Iterating over all of them and converting them to the “correct” format while the server is down is inviting a lot of pain, so no go.
The next reasonable path would be to centeralize all of our GSON callsites and set them explicitly to the Java8 datetime string for de/serializing, so I tried that. Much to my chagrin, I found that this broke other callsites, that were appreantly running on slightly different servers where the default was yet again different. This means that there was no single format string that covered all of our usecases. What do?
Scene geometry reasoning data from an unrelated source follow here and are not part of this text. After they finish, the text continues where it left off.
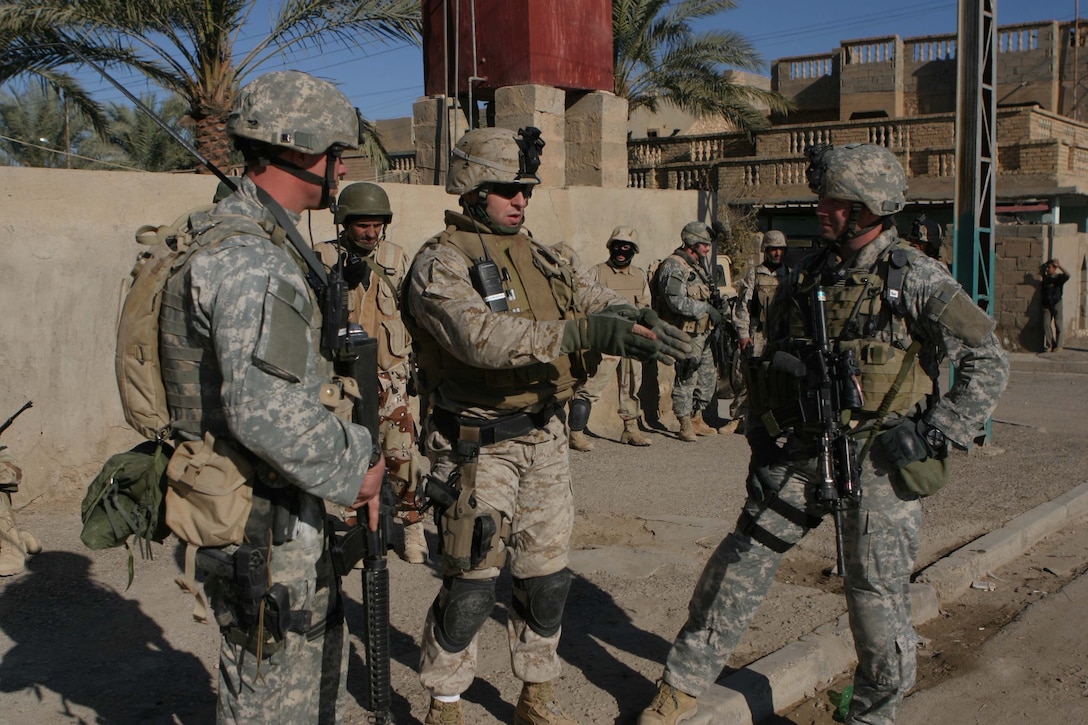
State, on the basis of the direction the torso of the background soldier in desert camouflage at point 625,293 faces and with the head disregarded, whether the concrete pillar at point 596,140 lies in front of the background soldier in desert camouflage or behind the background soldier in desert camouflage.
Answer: behind

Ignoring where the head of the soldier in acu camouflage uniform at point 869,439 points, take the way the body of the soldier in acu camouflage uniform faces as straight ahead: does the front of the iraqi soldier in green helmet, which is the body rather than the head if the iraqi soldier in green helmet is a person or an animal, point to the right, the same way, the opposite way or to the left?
to the left

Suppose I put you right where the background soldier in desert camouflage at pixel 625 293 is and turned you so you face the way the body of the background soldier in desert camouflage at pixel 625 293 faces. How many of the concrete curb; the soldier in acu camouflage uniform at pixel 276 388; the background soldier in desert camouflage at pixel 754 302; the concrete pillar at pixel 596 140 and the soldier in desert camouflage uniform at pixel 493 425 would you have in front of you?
3

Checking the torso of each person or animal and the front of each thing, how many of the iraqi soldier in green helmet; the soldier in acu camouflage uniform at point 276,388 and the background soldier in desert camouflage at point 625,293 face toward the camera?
2

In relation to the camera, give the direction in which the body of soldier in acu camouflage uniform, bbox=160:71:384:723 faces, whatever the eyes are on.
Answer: to the viewer's right

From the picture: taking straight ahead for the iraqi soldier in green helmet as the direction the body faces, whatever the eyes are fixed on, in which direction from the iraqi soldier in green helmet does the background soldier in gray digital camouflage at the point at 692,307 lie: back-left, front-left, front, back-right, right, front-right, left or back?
back-left

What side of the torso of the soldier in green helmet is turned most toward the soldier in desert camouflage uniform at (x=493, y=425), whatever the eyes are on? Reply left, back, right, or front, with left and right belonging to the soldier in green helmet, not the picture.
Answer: front

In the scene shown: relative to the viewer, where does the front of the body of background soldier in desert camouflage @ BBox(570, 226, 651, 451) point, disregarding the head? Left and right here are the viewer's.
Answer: facing the viewer

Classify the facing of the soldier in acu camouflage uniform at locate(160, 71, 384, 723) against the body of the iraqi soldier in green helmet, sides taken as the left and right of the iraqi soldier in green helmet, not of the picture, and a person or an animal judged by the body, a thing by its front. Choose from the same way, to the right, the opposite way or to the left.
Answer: to the left

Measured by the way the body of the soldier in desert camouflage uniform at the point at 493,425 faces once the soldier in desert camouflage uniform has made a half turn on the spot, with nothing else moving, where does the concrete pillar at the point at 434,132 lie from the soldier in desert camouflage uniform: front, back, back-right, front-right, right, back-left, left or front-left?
front-right

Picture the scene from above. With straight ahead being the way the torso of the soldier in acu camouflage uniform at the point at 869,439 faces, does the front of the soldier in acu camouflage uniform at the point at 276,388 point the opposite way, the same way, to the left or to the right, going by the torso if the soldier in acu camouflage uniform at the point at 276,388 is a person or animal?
the opposite way

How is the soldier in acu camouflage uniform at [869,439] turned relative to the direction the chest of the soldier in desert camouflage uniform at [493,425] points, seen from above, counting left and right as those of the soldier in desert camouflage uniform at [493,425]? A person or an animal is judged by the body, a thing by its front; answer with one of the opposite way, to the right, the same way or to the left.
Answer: to the right

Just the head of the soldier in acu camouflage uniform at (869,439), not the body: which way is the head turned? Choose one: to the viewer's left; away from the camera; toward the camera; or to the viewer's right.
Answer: to the viewer's left

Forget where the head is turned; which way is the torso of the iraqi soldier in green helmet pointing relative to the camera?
toward the camera

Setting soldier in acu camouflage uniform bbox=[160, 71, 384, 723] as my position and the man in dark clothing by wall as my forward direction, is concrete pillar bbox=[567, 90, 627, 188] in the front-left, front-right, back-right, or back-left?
front-left
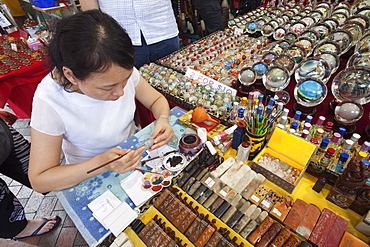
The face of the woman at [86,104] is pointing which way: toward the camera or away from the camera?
toward the camera

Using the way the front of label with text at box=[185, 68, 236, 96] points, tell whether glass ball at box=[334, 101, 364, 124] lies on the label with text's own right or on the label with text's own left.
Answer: on the label with text's own left

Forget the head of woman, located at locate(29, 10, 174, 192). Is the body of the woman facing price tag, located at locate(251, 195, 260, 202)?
yes

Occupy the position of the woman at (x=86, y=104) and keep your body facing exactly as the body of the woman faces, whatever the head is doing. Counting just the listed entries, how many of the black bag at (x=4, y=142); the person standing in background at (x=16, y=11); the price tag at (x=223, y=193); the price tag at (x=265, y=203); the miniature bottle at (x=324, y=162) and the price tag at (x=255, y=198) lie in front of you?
4

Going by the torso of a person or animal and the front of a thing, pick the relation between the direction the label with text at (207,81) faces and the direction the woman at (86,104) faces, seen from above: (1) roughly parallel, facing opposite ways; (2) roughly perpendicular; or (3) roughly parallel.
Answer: roughly perpendicular

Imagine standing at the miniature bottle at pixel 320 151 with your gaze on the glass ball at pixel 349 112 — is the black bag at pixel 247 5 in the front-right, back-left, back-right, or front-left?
front-left

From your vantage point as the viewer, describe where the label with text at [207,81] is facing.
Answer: facing the viewer

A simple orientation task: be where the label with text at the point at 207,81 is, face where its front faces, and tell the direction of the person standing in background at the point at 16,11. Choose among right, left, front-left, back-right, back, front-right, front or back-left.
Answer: back-right

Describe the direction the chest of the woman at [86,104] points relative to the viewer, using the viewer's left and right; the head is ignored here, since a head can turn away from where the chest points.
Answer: facing the viewer and to the right of the viewer

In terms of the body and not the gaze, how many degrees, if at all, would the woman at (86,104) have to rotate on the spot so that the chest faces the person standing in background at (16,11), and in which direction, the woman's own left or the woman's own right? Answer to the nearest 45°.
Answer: approximately 135° to the woman's own left

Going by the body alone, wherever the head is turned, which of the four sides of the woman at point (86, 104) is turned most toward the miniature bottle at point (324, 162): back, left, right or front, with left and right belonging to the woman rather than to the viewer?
front

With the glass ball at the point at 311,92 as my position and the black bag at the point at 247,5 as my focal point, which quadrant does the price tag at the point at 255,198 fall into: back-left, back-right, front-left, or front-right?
back-left

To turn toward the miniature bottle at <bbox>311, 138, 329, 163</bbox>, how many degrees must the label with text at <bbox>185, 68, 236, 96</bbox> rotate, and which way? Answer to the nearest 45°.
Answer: approximately 45° to its left

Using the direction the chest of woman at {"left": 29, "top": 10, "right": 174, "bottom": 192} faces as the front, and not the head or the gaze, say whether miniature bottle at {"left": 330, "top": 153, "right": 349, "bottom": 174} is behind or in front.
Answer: in front

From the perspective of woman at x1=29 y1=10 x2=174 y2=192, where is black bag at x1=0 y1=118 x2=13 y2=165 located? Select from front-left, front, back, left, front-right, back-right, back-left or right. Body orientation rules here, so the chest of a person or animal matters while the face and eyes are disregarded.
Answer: back

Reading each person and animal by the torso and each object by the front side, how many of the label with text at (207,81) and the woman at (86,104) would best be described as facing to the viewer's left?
0

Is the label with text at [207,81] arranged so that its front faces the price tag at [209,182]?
yes

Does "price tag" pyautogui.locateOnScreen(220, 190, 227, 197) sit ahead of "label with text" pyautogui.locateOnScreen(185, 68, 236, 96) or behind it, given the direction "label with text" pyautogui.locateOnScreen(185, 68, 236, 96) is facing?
ahead

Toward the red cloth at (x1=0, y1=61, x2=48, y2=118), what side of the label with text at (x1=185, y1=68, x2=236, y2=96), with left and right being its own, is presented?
right
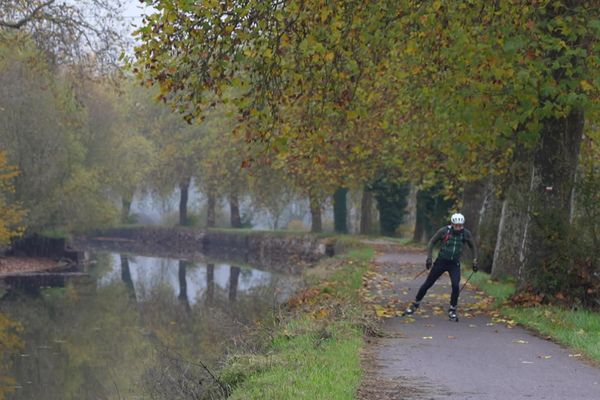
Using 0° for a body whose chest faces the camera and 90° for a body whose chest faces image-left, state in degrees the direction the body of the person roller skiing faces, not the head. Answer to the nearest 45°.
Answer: approximately 0°
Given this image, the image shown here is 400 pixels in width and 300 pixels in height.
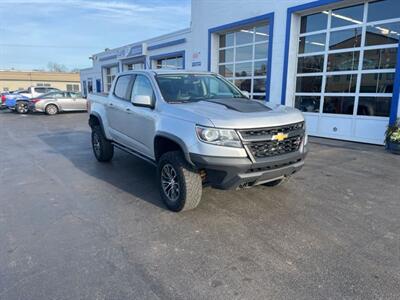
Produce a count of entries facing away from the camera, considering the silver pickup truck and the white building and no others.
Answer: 0

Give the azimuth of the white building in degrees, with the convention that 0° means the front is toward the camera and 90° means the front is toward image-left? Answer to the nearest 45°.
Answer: approximately 45°

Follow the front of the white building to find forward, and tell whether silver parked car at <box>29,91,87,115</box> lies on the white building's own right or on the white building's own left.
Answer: on the white building's own right

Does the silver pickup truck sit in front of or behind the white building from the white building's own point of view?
in front

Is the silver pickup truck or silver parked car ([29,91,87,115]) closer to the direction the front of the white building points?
the silver pickup truck

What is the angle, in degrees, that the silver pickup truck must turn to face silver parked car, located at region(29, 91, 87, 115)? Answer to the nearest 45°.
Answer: approximately 180°

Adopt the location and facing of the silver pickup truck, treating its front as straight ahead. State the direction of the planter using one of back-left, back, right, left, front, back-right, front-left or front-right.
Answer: left

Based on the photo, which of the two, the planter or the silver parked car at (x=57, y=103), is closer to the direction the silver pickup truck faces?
the planter

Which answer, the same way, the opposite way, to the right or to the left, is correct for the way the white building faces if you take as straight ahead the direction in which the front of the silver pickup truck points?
to the right

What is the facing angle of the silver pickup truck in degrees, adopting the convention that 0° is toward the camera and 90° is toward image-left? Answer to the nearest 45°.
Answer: approximately 315°
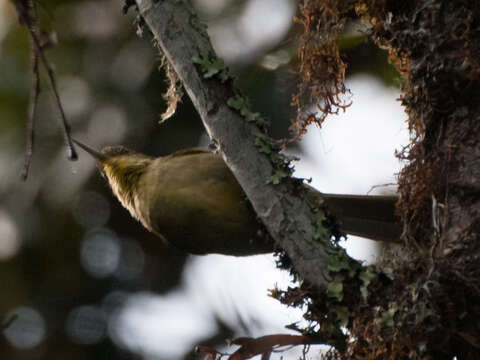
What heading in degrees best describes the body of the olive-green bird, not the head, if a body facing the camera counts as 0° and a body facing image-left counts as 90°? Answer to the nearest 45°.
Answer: approximately 90°
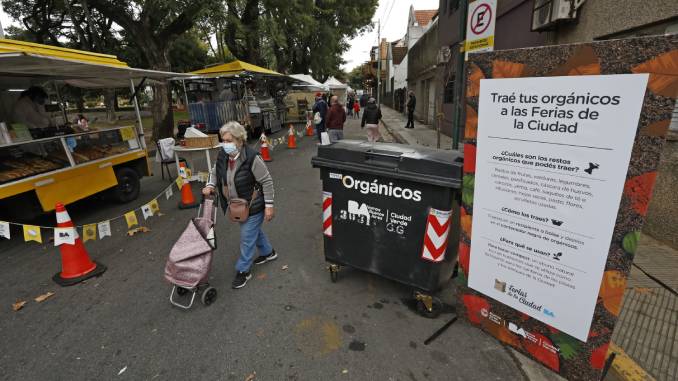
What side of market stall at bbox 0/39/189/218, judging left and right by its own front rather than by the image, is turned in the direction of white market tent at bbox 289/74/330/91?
left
My final approach was replacing all of the GSON de/seralizers in our codebase to a bespoke one I built, that had a custom de/serializer for dates. It went approximately like this:

List<DateFormatter> readDateFormats = Arrays.asList(
    new DateFormatter("MMM d, yyyy, h:mm:ss a"), // The "main" formatstring I found from Java8
    new DateFormatter("MMM d, yyyy h:mm:ss a"), // Same for Java11
    new DateFormatter("yyyy-MM-dd'T'HH:mm:ss.SSSZ"), // Some format I like
    ... // All of the other formatstrings I found in our logfiles
);

DateFormatter writeDateFormat = new DateFormatter("MMM d, yyyy, h:mm:ss a");

Date deserializeDate(String string) {
    readDateFormats.stream().map(df -> {
        try {
            return df.parse(string);
        } catch (ParseException e) {
            return null;
        }
    }).filter(d -> d!=null).first();
}

String serializeDate(Date date) {
    return writeDateFormat.toString(date);
}

This solution has the following niceties:

  1. I can move the code to running under Java 8 or 11, and it won’t change its behavior.
  2. There is an explicit list of DateTime formats we support. If in the future we switch from GSON to another JSON de/serializer, we’ll know what we need to support and test against
  3. If I dicsover another DateTime format I need to support, I have a single place to add it in
  4. Changing the DateTime format we write is done in a single place and easily revertable (dates written in the new format can be easily supported even if we decide to not use it after a week)

We’re now happy campers (as far as JSON date parsing is concerned), future-proof and past-proof date-wise, and no one tries treating Nov as a number.